Berry met par ailleurs en relief les modes d’éducation informels entourant ces jeux, alors que leurs adeptes créent, bidouillent, expérimentent, réseautent et développent souvent des habiletés techniques ou artistiques en dehors des cadres scolaires. Il ne mentionne pas la puissance motivationnelle de ces jeux et de leurs communautés, mais cette dimension semble implicite à son propos. Il démontre que « [l]es jeux de rôles en ligne peuvent être l’occasion d’une certaine réflexivité, des moments où les joueurs éprouvent parfois leurs façons de penser, de classer et de diviser le monde social, comme une sorte d’expérimentation sociologique (Berry, 2009). » Néanmoins, sa propre recherche sur des joueurs de rôles en ligne (MMORPG) présente autant de cas de transferts que de non-transferts. Ainsi, « [o]n peut être leader d’une communauté virtuelle en manifestant des compétences de “management” et de “chef” et être dans le même temps un employé timide… »
Pour Berry, s’il est difficile de quantifier l’acquisition de connaissances à partir des jeux vidéos, c’est qu’on a tenté de le faire à partir du cadre cognitiviste. Il y oppose une conception qu’il appelle l’apprentissage situé à la suite de psychologues interculturels (notamment Lave, 1988; 1991), soit le « développement et […] l’utilisation de savoirs et de procédures peu théorisés, incorporés et fabriqués par les acteurs dans des pratiques au quotidien » (p.11, mon emphase) Il donne l’exemple de « l’utilisation – par différents groupes sociaux – de procédures cognitives complexes dans des pratiques quotidiennes » (mères de famille faisant les courses, tailleurs, vendeurs de rue, etc.), mais de la difficulté de ces gens « à reproduire ces procédures dans d’autres situations » (p.11). [NDLR : Il y a lieu de se demander si l’on souhaite donner ce type de connaissances en milieux universitaires…].
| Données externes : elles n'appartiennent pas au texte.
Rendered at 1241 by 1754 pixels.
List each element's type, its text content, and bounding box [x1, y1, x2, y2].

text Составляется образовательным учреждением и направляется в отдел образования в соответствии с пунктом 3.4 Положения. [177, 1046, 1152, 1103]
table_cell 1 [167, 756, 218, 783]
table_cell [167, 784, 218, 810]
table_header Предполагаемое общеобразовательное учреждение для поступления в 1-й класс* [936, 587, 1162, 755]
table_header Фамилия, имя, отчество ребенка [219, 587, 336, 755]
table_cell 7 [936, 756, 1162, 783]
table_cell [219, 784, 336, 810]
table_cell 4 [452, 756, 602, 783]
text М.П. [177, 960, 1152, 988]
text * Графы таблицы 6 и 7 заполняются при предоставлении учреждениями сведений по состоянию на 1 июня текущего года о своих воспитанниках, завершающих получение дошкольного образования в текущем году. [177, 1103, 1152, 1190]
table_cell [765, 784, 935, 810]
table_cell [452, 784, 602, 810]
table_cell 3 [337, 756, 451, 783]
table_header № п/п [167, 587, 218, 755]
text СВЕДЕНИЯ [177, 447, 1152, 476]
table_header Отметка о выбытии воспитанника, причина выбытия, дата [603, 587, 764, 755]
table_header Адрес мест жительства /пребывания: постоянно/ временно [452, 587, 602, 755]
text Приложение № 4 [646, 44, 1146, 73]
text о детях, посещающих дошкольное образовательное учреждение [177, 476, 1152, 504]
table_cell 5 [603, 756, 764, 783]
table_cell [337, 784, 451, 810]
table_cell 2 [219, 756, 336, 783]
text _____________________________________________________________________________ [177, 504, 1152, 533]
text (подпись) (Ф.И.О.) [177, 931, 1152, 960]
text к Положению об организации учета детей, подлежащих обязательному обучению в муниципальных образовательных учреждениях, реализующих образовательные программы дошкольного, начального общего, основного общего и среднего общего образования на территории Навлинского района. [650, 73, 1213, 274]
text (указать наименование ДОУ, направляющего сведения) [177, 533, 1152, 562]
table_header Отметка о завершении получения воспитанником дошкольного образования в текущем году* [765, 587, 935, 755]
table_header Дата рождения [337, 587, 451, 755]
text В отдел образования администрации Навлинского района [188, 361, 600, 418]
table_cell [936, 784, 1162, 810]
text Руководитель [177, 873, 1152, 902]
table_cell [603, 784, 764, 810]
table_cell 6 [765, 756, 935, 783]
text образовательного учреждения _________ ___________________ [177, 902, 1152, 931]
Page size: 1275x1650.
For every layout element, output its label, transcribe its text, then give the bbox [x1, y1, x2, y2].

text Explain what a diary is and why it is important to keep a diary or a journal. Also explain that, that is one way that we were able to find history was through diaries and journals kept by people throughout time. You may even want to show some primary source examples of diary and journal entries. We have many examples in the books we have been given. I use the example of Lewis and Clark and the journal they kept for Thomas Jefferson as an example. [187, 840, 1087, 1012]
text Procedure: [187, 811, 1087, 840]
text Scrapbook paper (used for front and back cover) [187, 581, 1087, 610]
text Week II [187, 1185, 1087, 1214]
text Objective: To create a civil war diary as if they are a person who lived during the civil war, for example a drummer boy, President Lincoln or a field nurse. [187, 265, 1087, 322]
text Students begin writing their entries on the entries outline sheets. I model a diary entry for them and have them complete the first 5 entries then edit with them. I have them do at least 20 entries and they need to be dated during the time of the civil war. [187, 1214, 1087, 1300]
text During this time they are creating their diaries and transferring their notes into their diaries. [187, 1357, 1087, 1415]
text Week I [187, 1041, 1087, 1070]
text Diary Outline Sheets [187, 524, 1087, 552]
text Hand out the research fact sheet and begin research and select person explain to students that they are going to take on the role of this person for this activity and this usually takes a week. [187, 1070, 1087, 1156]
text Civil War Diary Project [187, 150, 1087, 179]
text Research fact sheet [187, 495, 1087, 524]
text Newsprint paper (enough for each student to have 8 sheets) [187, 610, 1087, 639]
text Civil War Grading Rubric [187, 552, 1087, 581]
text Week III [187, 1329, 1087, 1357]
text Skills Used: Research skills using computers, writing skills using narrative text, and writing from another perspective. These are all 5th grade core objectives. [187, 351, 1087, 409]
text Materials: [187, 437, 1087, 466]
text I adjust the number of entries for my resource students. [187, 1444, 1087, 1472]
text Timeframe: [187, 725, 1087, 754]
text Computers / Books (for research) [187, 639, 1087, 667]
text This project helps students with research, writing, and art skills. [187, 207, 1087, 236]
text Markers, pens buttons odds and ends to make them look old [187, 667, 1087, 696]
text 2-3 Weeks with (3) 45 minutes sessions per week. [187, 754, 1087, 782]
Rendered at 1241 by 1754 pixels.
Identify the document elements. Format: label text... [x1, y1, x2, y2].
Face à un discours marketing qui, jouant d’un effet de mode, survalorise les effets des serious games et face à un conservatisme pédagogique qui refuserait toute nouvelle façon d’apprendre, il faut, contre l’un et l’autre, proposer des outils théoriques et conceptuels pour comprendre les relations complexes entre jeu vidéo et apprentissage. Plus on cherche à évaluer et à pédagogiser l’activité ludique, plus le jeu disparait. A l’inverse, plus on laisse l’activité dans sa dimension ludique, moins l’apprentissage est visible. Tout le travail de conception se situe donc dans cet entre-deux complexe. (p.11, mes emphases)
Il conclut en affirmant que « [p]enser l’apprentissage dans le jeu vidéo (maisdans le jeu en général), c’est peut-être sortir d’un cadre théorique qui conçoit strictement l’apprentissage sur le modèle de l’acquisition, du transfert et de l’évaluation au profit d’une analyse en terme d’expériences et de participations. » (p.11, mon emphase)
Source :
Berry, Vincent, « Jouer pour apprendre : est-ce bien sérieux ? Réflexions théoriques sur les relations entre jeux et apprentissage », Revue canadienne de l’apprentissage et de la technologie, no.37 (2), Été 2011, 14 p.